C/2023 V5 (Leonard)

Discovery
- Discovered by: Greg J. Leonard
- Discovery date: 6 November 2023

Orbital characteristics
- Epoch: 2023-Nov-07
- Observation arc: 9 days
- Number of observations: 148
- Orbit type: hyperbolic
- Perihelion: 0.846 AU
- Eccentricity: 1.008
- Inclination: 73.6°
- Longitude of ascending node: 31.52°
- Argument of periapsis: 57.0°
- Last perihelion: 13 December 2023
- Earth MOID: 0.089 AU
- Jupiter MOID: 0.915 AU
- Comet total magnitude (M1): 21.4

= C/2023 V5 (Leonard) =

Hyperbolic comet

C/2023 V5 (Leonard) was discovered on 6 November 2023 by the Catalina Sky Survey.

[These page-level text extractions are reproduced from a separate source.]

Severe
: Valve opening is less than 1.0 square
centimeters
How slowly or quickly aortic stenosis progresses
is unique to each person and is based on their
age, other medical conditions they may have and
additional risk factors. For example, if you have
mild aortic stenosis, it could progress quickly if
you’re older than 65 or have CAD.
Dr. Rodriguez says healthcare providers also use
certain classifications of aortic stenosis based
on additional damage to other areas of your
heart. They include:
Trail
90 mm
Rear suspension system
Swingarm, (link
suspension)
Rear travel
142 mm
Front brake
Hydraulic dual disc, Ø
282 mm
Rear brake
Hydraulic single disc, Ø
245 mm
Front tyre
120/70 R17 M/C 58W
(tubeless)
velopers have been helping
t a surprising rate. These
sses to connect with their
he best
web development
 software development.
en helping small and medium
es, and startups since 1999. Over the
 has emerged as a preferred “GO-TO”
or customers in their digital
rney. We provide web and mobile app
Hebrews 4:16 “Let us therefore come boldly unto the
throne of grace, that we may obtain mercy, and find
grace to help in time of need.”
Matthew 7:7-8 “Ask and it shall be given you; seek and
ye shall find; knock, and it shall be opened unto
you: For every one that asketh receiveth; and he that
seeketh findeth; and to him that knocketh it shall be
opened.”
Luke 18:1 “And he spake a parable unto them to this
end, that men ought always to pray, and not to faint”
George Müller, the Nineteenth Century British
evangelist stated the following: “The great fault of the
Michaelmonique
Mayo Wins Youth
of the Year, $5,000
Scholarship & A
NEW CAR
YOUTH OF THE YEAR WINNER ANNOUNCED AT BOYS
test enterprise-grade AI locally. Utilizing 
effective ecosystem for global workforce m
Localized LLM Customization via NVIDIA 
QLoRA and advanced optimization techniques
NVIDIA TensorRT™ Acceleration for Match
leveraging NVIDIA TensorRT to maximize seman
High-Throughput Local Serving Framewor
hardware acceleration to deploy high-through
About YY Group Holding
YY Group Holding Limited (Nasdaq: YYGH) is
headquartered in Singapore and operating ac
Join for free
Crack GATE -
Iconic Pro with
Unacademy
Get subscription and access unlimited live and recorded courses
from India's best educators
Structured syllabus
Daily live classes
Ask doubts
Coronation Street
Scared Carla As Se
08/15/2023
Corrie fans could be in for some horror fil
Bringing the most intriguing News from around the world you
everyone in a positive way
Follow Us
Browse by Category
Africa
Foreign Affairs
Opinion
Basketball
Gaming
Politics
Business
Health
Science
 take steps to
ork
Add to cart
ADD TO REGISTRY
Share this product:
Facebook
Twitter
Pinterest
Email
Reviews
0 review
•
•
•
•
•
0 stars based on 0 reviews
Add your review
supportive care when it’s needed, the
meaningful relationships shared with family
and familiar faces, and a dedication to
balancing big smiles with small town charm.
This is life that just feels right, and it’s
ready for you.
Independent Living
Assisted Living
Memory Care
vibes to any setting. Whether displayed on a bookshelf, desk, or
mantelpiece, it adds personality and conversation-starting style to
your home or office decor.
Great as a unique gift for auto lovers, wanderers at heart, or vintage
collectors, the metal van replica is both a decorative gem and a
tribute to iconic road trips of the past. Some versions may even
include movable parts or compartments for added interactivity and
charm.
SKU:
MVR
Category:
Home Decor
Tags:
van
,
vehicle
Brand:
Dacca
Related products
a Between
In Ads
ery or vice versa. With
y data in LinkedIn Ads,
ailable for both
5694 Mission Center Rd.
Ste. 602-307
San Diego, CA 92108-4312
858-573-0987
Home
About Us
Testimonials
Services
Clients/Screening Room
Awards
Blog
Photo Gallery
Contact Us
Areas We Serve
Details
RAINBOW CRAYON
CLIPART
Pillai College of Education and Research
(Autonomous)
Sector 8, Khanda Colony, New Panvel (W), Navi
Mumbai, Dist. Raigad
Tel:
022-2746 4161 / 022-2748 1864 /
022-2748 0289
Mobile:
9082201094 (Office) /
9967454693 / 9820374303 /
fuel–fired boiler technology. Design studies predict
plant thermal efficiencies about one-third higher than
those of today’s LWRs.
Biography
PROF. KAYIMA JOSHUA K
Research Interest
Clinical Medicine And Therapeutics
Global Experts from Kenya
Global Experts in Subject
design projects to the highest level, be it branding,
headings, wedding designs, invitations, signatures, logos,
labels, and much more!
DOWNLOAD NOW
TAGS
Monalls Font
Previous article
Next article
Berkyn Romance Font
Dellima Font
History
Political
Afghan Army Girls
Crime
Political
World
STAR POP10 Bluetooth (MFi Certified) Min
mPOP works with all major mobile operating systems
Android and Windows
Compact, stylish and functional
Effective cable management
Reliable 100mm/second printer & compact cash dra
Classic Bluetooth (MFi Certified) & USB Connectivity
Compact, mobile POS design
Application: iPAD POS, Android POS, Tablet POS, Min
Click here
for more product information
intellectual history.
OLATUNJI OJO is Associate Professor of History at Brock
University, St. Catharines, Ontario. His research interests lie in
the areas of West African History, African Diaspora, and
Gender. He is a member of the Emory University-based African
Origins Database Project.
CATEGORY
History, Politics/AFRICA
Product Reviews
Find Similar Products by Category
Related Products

It came to perihelion on 13 December 2023 at 0.849 AU, from the Sun. It is probably a Liller family comet, together with C/1988 A1 (Liller), C/1996 Q1 (Tabur), C/2015 F3 (SWAN), and C/2019 Y1 (ATLAS).

== Orbit==
JPL Horizons shows both an inbound and outbound eccentricity greater than 1.

Comet C/2023 V5 is probably a secondary fragment of one of the primary fragments of C/1988 A1 (Liller).